In 1997, he brought his family to Arkansas and continued his career as a writer and journalist, reporting on local events as well as tracking national-interest stories.

His initial research into the Butterfield Overland Mail Route earned a 2002 Award for Excellence in Journalism from the Arkansas Chapter of the American Planning Association. Several other articles and essays from that period have received recognition as well.

“News has never been about the latest gossip,” Sanders maintains. “If there is nothing to be learned from it, it isn’t important.
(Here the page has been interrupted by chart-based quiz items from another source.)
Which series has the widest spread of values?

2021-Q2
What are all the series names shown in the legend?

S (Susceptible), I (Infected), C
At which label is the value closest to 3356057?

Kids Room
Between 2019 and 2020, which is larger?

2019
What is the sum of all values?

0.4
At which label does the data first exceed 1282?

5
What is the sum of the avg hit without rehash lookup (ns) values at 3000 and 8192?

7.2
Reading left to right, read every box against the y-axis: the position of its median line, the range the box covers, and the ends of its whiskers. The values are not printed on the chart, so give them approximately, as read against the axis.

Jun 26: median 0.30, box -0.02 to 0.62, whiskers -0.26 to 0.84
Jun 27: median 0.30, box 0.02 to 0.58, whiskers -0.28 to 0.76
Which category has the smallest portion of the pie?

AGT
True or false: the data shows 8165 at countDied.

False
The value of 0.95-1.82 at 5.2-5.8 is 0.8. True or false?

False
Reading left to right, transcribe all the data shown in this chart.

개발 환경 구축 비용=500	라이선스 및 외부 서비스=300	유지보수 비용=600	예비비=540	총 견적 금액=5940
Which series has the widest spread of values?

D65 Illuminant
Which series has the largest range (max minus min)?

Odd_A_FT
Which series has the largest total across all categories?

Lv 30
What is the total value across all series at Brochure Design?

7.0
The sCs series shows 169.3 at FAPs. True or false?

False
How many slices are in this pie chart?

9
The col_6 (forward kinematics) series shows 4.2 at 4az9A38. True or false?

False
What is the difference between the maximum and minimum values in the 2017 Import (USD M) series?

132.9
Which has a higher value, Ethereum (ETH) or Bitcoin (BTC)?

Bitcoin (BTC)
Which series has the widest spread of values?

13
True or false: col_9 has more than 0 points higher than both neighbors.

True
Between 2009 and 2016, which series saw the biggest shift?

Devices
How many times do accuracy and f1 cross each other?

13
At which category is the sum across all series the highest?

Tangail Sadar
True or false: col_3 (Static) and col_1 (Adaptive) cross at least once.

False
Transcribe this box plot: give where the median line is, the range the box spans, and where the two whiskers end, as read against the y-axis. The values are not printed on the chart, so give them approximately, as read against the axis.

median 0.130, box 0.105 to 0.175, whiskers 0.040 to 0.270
History becomes news when we suddenly discover its modern relevance. Anyone who doesn’t know where they came from will never understand where they are going.”

Presently, Kirby Sanders maintains his residence in Northwest Arkansas and is the proud father of two children -- daughter Gaia and son Tristan. Besides continuing independent historical research projects, he works as a studio technician for a local television station and as a freelance writer and editor of television and film scripts.

The Heritage Trail Partners organization was formed in 2002 as an educational organization to spread the word about the historical importance of Northwest Arkansas as a crossroads of the Butterfield Stagecoach Road, the earlier Trail of Tears Indian movements and the later Civil War transit routes through Northwest Arkansas.

From 2002 - 2008, Heritage Trail Partners became an important advocacy organization for state and national recognition of these historical transportation corridors. Meanwhile, Sanders continued his research on the Butterfield Route from Tipton, Missouri, all the way to its terminus in San Francisco, California. The study included the main Missouri-California line as well as the primary feeder route between Memphis, Tennessee and Fort Smith, Arkansas.

By 2008, research was completed on the entire 2,800 mile route of the original Butterfield Overland mail system. Operated by John Butterfield’s American Express Company from 1858-1861 in partnership with directors of the Wells Fargo Company, the Butterfield Overland Mail was the first organization to carry mail from coast-to-coast in the United States. The Overland Route cut the time required for coast-to-coast mail from three months in transit to just under one month.

Volume One of the Driver’s Guide, presently being released, is the first in a three volume series that details the modern location of the stagecoach route through Missouri, Arkansas, Oklahoma, Texas, New Mexico, Arizona and California. Richly illustrated and mapped, this first volume sets out the route through Missouri, Arkansas and Oklahoma. Volume Two will follow the route through Texas and New Mexico while Volume Three will complete the route through Arizona and New Mexico. The second nd third volumes are expected to be published by the end of 2009.